Личико Маньки Сорванца заметно посуровело.
– Ой, ну что ты, Петя, к девушке пристал? Видишь, на свидание идёт. Я, честно говоря, так и подумала, что ты, Маня, на свидание пошла, – вступила в разговор Марья, пытаясь спасти ситуацию.
– Она? На свидание? – недалёкий Петька всё никак не успокаивался.
– Она, – подтвердила Марья, хватая Петьку за рукав и встряхивая, – Мне не спалось, я во двор вышла, а за воротами Петя. Вот, мол, Маня Волкова куда-то идёт. Поздно уже, опасно.

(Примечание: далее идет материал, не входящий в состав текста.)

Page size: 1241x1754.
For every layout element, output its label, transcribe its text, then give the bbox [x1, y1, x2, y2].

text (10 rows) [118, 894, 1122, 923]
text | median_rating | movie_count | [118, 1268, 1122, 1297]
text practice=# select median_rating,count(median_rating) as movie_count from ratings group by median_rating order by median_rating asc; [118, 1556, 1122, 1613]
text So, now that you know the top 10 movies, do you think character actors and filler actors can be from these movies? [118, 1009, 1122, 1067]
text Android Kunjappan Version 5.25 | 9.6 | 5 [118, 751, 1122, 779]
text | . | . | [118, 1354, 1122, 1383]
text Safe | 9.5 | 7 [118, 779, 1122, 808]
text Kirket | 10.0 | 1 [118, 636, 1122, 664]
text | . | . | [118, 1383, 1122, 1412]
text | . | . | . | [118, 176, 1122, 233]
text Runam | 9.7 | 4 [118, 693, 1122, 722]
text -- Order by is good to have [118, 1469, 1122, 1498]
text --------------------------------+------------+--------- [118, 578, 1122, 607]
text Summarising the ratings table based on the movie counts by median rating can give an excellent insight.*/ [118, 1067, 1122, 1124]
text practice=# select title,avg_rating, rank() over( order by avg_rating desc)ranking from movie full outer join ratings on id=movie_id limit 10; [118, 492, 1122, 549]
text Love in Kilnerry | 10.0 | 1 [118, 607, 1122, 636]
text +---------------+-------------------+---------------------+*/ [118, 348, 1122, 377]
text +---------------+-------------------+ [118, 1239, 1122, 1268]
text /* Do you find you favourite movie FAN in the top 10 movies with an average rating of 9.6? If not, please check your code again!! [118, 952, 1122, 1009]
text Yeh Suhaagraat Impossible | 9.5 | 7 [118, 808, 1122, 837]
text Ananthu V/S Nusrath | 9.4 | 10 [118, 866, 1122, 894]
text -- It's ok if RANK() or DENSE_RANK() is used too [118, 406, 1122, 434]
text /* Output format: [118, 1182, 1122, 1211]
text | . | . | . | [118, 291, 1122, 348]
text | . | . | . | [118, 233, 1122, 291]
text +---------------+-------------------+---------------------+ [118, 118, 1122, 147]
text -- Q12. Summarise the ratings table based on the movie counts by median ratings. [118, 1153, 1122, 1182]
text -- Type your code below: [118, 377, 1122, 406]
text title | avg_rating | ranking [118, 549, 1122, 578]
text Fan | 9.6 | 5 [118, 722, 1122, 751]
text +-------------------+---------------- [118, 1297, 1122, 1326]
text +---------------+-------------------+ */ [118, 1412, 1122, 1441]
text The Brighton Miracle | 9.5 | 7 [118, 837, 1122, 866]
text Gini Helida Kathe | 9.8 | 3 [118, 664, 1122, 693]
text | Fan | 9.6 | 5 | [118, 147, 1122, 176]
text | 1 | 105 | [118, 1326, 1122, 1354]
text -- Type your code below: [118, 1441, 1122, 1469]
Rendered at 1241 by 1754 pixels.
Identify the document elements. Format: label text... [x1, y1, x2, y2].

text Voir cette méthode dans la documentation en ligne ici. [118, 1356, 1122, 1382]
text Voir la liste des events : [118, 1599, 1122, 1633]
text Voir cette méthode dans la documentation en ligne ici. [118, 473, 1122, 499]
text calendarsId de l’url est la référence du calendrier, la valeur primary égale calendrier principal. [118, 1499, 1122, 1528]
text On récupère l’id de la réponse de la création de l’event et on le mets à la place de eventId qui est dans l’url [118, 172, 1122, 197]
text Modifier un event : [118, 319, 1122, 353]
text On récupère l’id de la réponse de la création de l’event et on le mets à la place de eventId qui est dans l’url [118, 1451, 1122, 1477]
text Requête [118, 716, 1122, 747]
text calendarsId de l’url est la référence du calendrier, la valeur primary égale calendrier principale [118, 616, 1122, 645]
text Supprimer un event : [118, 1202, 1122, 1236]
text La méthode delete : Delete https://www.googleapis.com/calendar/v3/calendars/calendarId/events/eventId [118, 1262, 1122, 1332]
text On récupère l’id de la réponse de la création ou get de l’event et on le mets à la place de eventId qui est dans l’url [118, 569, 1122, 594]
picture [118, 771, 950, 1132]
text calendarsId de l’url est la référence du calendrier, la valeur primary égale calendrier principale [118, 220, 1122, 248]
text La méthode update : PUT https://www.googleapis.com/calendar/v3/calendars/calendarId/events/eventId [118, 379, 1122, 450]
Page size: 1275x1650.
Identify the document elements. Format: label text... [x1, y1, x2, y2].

Вдруг обидит кто. Я Пете так и сказала, что ты на свидание, но Петя сильно за тебя переживал. Вот мы и пошли за тобой. Правда, Маня, честно. Мы уже уходим. Да, Петя? Пойдём? – она потянула упирающегося Петьку в сторону посёлка, – Давай, Маня, так: мы тебя не видели, а ты – нас. Мало ли, что люди выдумать могут?
– А в сумке что? – Петька был редкостным олухом.
– Помада, тебе же сказали, – ответила за Маньку Марья и пихнула Петьку под рёбра, – Пойдём, а то мой муж проснётся.
Воспоминание о крепких кулаках Ивана, Марьиного мужа, вернуло неудовлетворённого и злого Петьку на землю.
– Да, надо идти, – согласился он и неохотно последовал за любовницей, оставляя взбешённую его насмешкой Маньку Сорванца в покое.